Below are some entries. Count the lines where "your" appears and state only that number.
****************************************
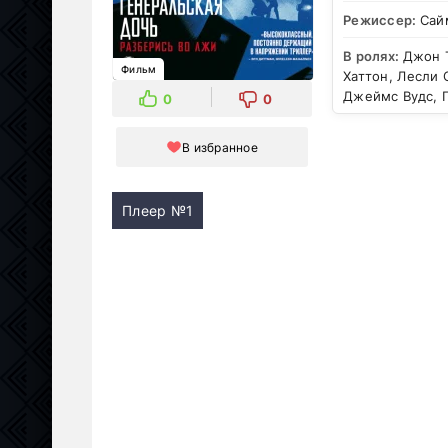
Режиссер:
Сай
В ролях:
Джон 
Фильм
Хаттон, Лесли 
Джеймс Вудс, П
0
0
В избранное
Плеер №1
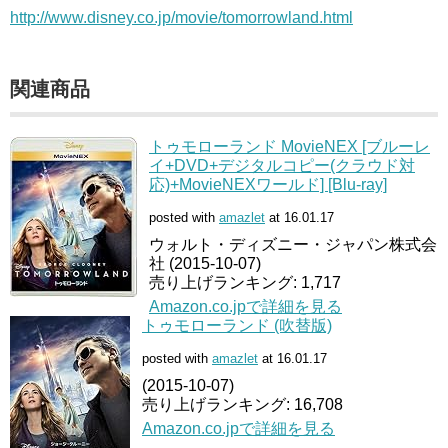
http://www.disney.co.jp/movie/tomorrowland.html
関連商品
トゥモローランド MovieNEX [ブルーレ
イ+DVD+デジタルコピー(クラウド対
応)+MovieNEXワールド] [Blu-ray]
posted with
amazlet
at 16.01.17
ウォルト・ディズニー・ジャパン株式会
社 (2015-10-07)
売り上げランキング: 1,717
Amazon.co.jpで詳細を見る
トゥモローランド (吹替版)
posted with
amazlet
at 16.01.17
(2015-10-07)
売り上げランキング: 16,708
Amazon.co.jpで詳細を見る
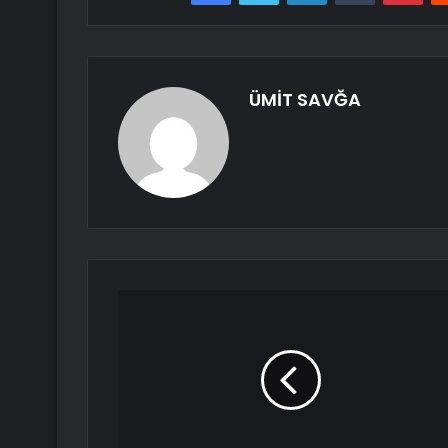
ÜMİT SAVĞA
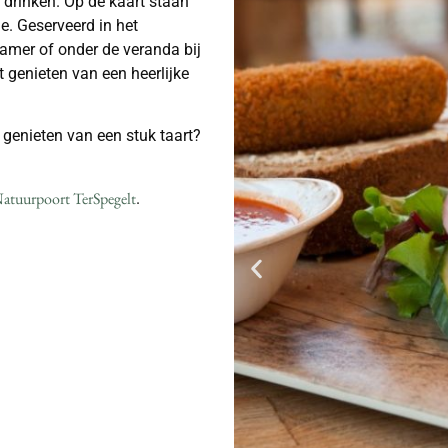
 drinken. Op de kaart staan
e. Geserveerd in het
nkamer of onder de veranda bij
 genieten van een heerlijke
e genieten van een stuk taart?
 Natuurpoort TerSpegelt
.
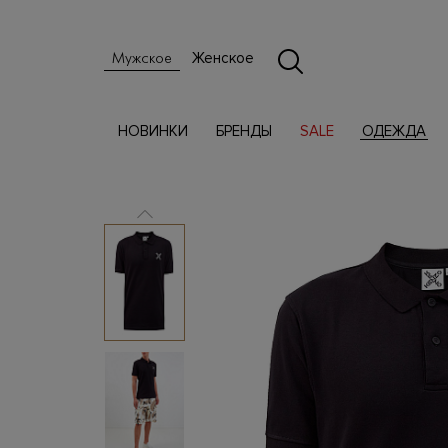
Женское
Мужское
НОВИНКИ
БРЕНДЫ
SALE
ОДЕЖДА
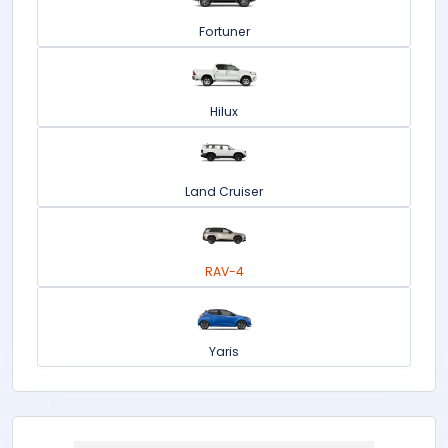
Fortuner
Hilux
Land Cruiser
RAV-4
Yaris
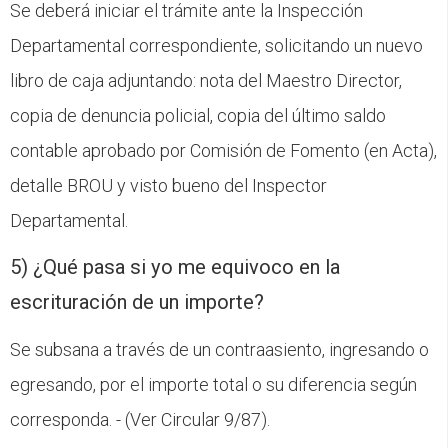
Se deberá iniciar el trámite ante la Inspección
Departamental correspondiente, solicitando un nuevo
libro de caja adjuntando: nota del Maestro Director,
copia de denuncia policial, copia del último saldo
contable aprobado por Comisión de Fomento (en Acta),
detalle BROU y visto bueno del Inspector
Departamental.
5) ¿Qué pasa si yo me equivoco en la
escrituración de un importe?
Se subsana a través de un contraasiento, ingresando o
egresando, por el importe total o su diferencia según
corresponda. - (Ver Circular 9/87).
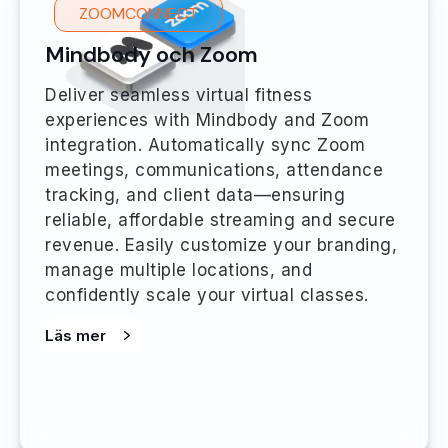
ZOOMCONNECT
Mindbody och Zoom
Deliver seamless virtual fitness
experiences with Mindbody and Zoom
integration. Automatically sync Zoom
meetings, communications, attendance
tracking, and client data—ensuring
reliable, affordable streaming and secure
revenue. Easily customize your branding,
manage multiple locations, and
confidently scale your virtual classes.
Läs mer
****************************************
- Task answer: 2